In India, the status of turban is linked with religious beliefs and practices in addition to the already existing social ceremonies. The understanding on the position of turban in the Indian society can be attained through the examination of cultures, conventions and customs it used to be, or is prevalent in.
Once considered to be a sign of holiness, wearing of turban eventually became a symbol, highlighting wearer’s position and rank in society, with its size, material and style. The Sikh Gurus however, vehemently opposed stratification of society. They diligently worked to create an egalitarian society dedicated to justice and equality of which turban (known as ‘Dastar’ in Punjabi) is the symbol of sovereignty.
While other communities gradually discarded the wearing of turban mostly due to the influence of western culture but for the Sikhs the turban remains the gift of their Guru which they carry everywhere they go.

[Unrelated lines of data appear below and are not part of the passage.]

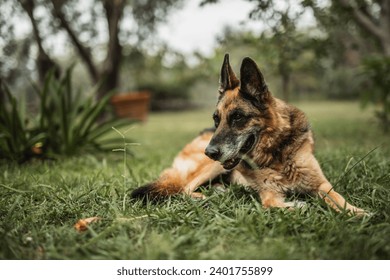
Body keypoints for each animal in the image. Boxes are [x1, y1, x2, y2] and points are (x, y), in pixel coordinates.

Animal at [133, 54, 368, 217]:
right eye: (216, 119)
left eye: (237, 117)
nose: (210, 152)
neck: (277, 155)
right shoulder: (270, 194)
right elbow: (276, 206)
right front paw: (299, 206)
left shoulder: (321, 184)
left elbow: (337, 198)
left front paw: (358, 212)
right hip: (211, 167)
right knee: (183, 187)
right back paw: (204, 196)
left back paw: (220, 189)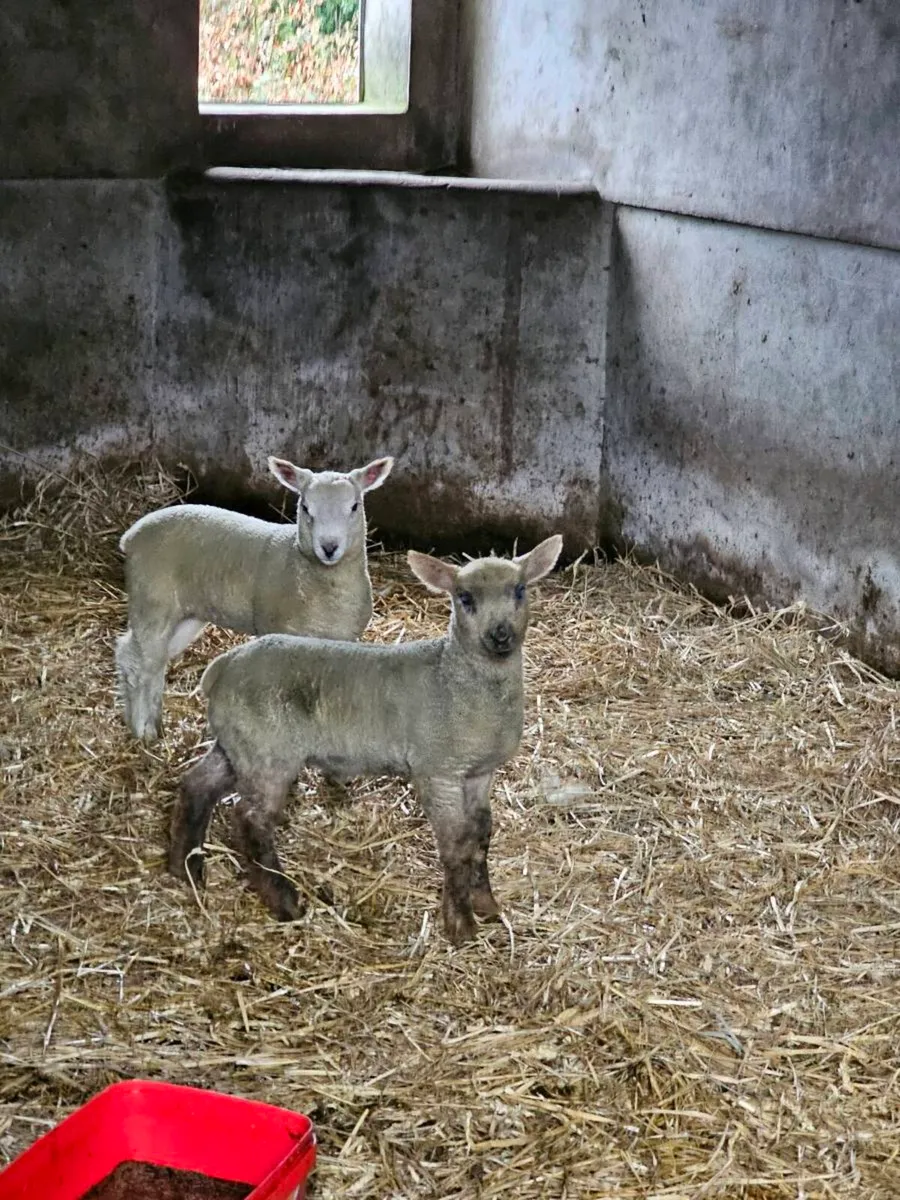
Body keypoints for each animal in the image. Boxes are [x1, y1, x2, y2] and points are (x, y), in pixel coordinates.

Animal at [115, 455, 394, 744]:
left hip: (185, 616)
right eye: (306, 508)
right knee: (139, 661)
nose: (329, 548)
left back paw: (147, 722)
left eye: (354, 506)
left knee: (147, 659)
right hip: (152, 601)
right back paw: (143, 729)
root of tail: (132, 535)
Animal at [168, 533, 563, 945]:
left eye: (519, 590)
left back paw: (185, 868)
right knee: (250, 819)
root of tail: (223, 666)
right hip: (269, 752)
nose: (500, 635)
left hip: (239, 743)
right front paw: (461, 924)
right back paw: (284, 901)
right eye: (465, 598)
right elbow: (456, 845)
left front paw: (486, 903)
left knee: (198, 784)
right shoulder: (437, 770)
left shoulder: (479, 772)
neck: (454, 678)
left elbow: (481, 836)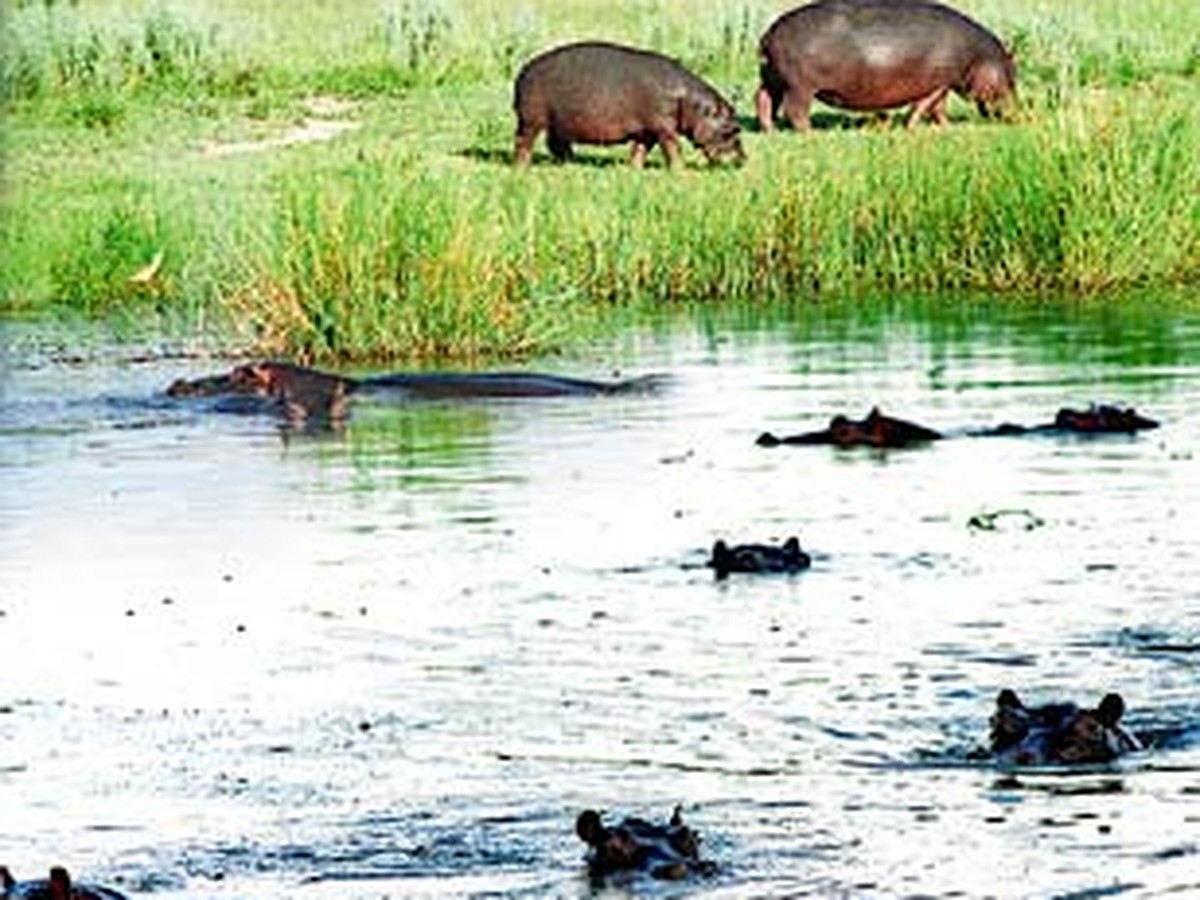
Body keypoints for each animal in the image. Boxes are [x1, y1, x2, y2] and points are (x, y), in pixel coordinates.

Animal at [513, 40, 744, 168]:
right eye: (733, 129)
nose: (743, 160)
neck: (691, 103)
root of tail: (523, 70)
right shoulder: (664, 128)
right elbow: (673, 148)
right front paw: (680, 171)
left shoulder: (648, 131)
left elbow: (640, 150)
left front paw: (634, 169)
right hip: (531, 122)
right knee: (524, 143)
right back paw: (522, 168)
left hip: (559, 123)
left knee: (555, 144)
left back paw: (569, 162)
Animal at [758, 0, 1012, 130]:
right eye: (1013, 76)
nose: (1018, 115)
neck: (981, 56)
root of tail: (769, 33)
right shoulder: (940, 83)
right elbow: (926, 106)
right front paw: (916, 128)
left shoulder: (942, 84)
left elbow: (935, 108)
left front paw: (945, 129)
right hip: (800, 87)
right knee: (795, 111)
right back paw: (810, 134)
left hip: (774, 79)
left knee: (763, 100)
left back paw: (770, 130)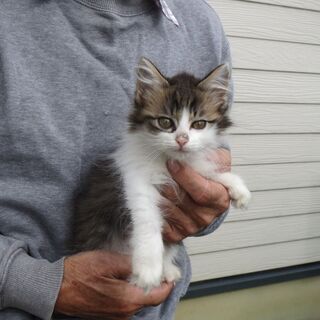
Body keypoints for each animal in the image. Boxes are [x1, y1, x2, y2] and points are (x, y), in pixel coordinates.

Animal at [71, 57, 251, 292]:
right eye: (165, 122)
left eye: (199, 124)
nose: (182, 139)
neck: (168, 160)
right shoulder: (135, 178)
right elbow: (148, 220)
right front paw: (148, 269)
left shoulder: (192, 165)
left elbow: (207, 171)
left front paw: (238, 189)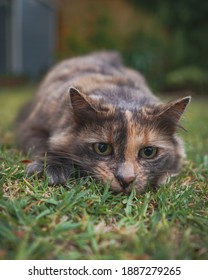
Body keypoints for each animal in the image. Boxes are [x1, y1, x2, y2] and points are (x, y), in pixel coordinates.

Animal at [16, 51, 191, 194]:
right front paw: (53, 168)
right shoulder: (31, 127)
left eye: (148, 152)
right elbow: (44, 145)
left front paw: (163, 179)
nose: (126, 180)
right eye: (102, 148)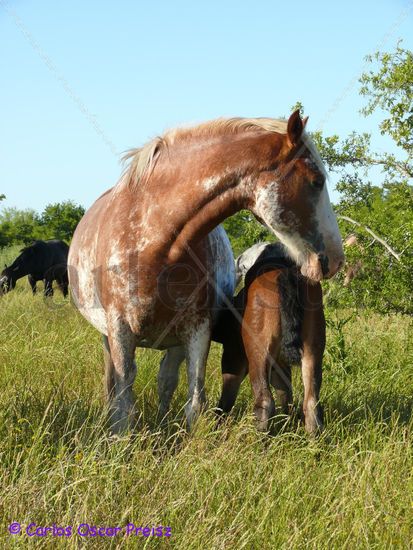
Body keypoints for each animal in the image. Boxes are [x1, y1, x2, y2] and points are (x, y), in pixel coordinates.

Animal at [214, 245, 324, 436]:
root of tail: (285, 271)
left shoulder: (234, 356)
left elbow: (227, 396)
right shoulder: (280, 364)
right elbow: (285, 392)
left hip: (258, 352)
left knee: (264, 402)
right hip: (313, 349)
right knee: (311, 403)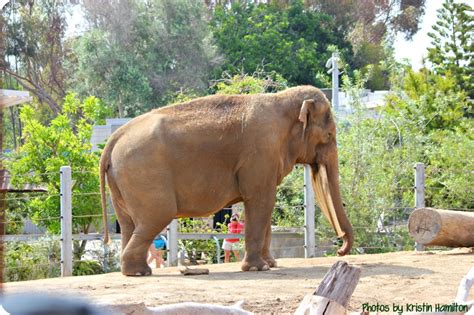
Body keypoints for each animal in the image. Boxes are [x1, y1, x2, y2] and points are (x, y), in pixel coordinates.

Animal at [99, 86, 352, 276]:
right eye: (329, 135)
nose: (340, 250)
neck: (281, 98)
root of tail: (114, 138)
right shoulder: (261, 154)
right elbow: (261, 201)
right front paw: (258, 268)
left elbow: (265, 205)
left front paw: (271, 265)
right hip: (144, 175)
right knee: (157, 215)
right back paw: (139, 273)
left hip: (122, 183)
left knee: (130, 224)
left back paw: (134, 270)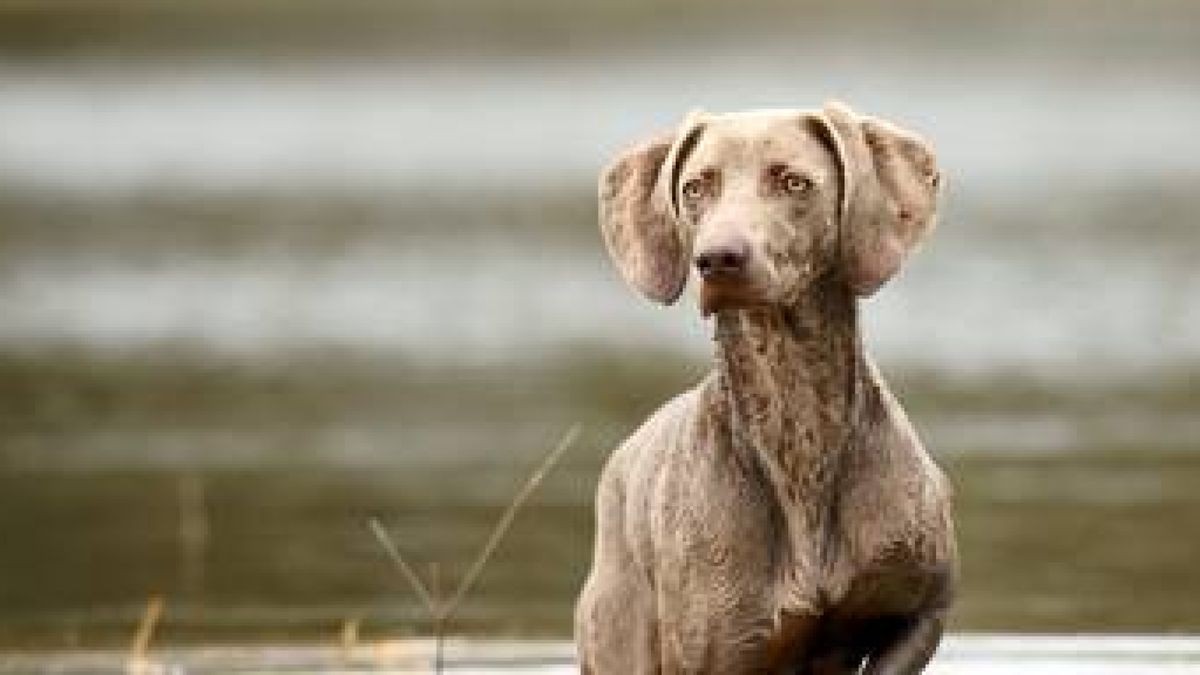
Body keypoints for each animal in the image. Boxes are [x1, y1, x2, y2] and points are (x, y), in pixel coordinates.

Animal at [576, 100, 960, 672]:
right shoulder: (719, 649)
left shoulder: (921, 609)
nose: (718, 258)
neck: (799, 431)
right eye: (696, 187)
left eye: (793, 182)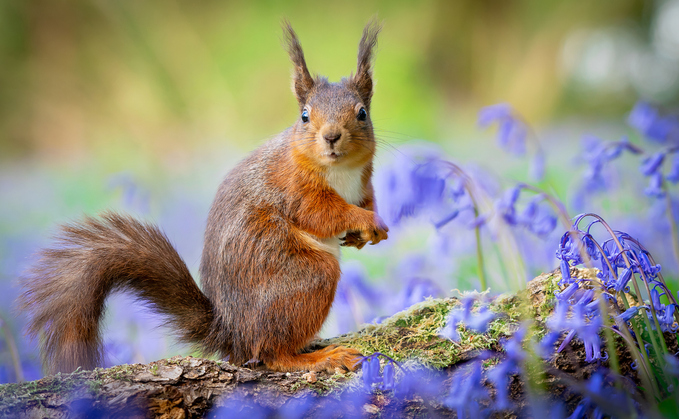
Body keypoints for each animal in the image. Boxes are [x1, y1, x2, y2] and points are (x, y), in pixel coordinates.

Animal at [17, 21, 388, 376]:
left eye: (362, 113)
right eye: (305, 116)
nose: (331, 136)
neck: (339, 171)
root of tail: (233, 334)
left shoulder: (363, 182)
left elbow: (366, 199)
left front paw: (373, 229)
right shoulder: (294, 188)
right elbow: (322, 213)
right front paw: (365, 221)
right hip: (304, 277)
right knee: (270, 353)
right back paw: (317, 358)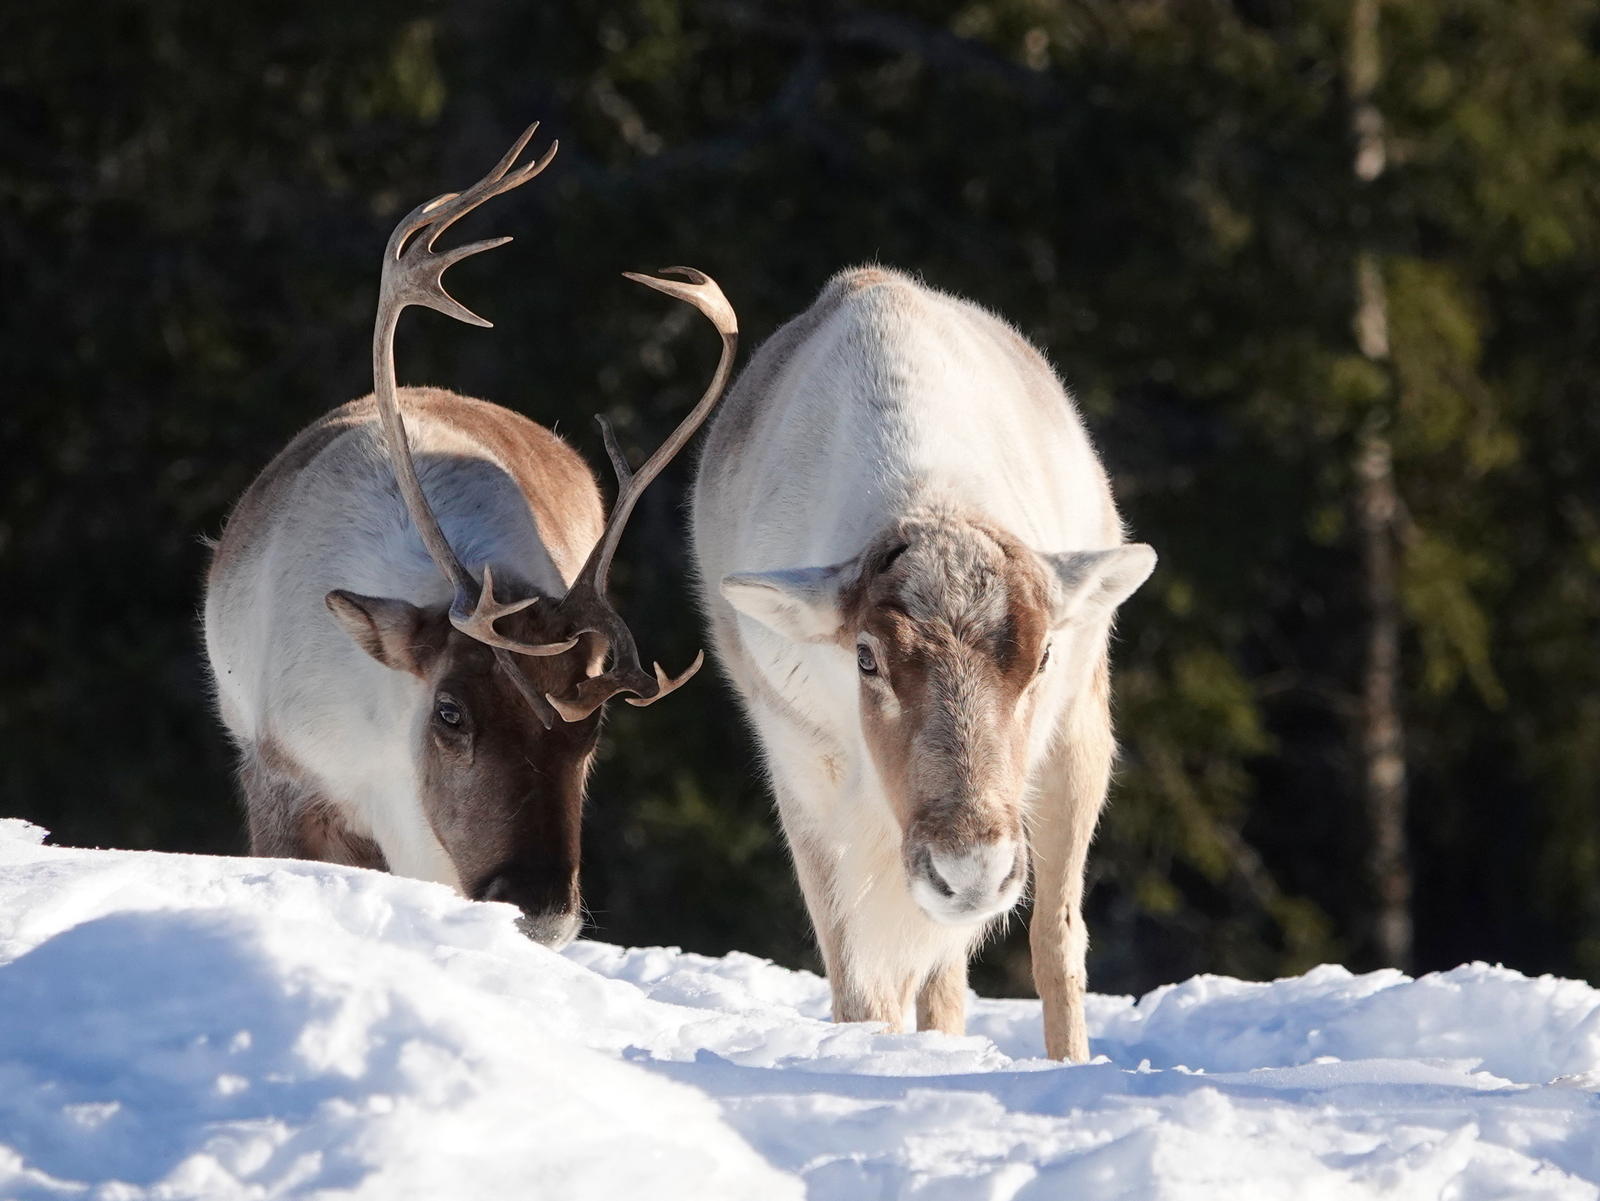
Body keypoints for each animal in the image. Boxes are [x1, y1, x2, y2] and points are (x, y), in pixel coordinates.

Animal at [691, 266, 1154, 1060]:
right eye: (866, 657)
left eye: (1043, 655)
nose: (969, 869)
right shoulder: (803, 770)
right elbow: (859, 986)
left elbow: (1044, 943)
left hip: (1076, 742)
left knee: (1054, 942)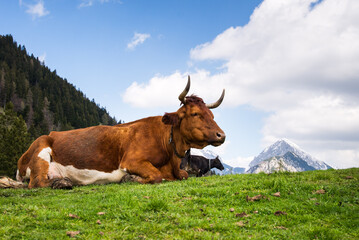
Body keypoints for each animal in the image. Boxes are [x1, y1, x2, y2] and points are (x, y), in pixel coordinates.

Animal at [16, 76, 226, 188]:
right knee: (37, 182)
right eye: (195, 113)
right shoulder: (132, 160)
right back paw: (63, 183)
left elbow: (183, 175)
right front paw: (130, 178)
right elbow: (155, 176)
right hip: (41, 150)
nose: (221, 135)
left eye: (212, 115)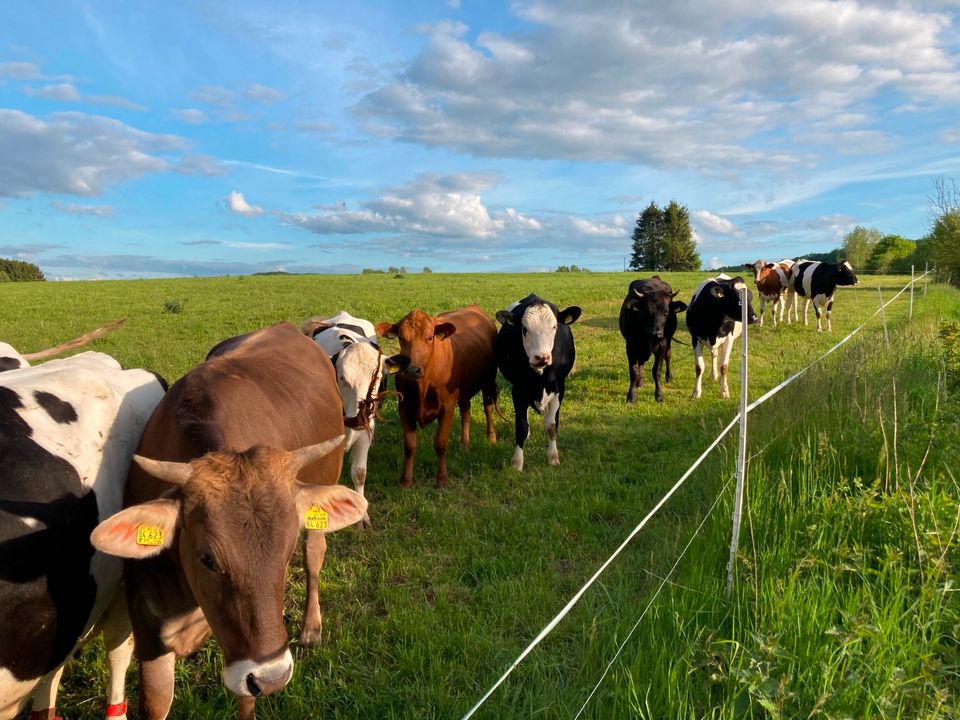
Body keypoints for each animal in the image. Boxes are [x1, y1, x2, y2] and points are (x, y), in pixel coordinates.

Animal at [91, 324, 368, 720]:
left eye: (285, 554)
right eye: (208, 559)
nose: (272, 677)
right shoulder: (147, 629)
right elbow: (156, 702)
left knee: (315, 555)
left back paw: (310, 627)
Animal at [298, 310, 406, 524]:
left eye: (378, 377)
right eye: (342, 377)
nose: (358, 417)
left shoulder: (367, 427)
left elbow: (359, 472)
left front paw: (362, 516)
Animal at [374, 304, 498, 490]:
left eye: (430, 337)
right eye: (401, 338)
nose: (412, 370)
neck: (423, 385)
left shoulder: (447, 406)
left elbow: (440, 443)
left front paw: (442, 480)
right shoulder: (404, 407)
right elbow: (410, 445)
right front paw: (405, 481)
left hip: (489, 380)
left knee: (488, 408)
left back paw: (491, 437)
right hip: (464, 390)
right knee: (466, 411)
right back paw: (464, 444)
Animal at [498, 294, 580, 472]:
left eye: (554, 327)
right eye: (524, 329)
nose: (541, 357)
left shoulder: (559, 388)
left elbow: (551, 425)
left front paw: (553, 457)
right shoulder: (518, 389)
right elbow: (521, 426)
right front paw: (517, 463)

It is believed that the turban deepens the connection between the Sikh and the Guru. Just by being exposed to this regal quality, their attitudes and psyche get shaped in a certain way and instils the Sikh with a great deal of responsibility.
In the recent years turbaned Sikhs became victims of mistaken identities especially after 9/11. Globally, as well as within India, there is a growing ignorance and misunderstanding about the role and purpose of the Sikh turban. In such a context, this research becomes important in exploring and documenting the historic, spiritual and cultural significance of turban which has become an indispensable part of the identity of a Sikh.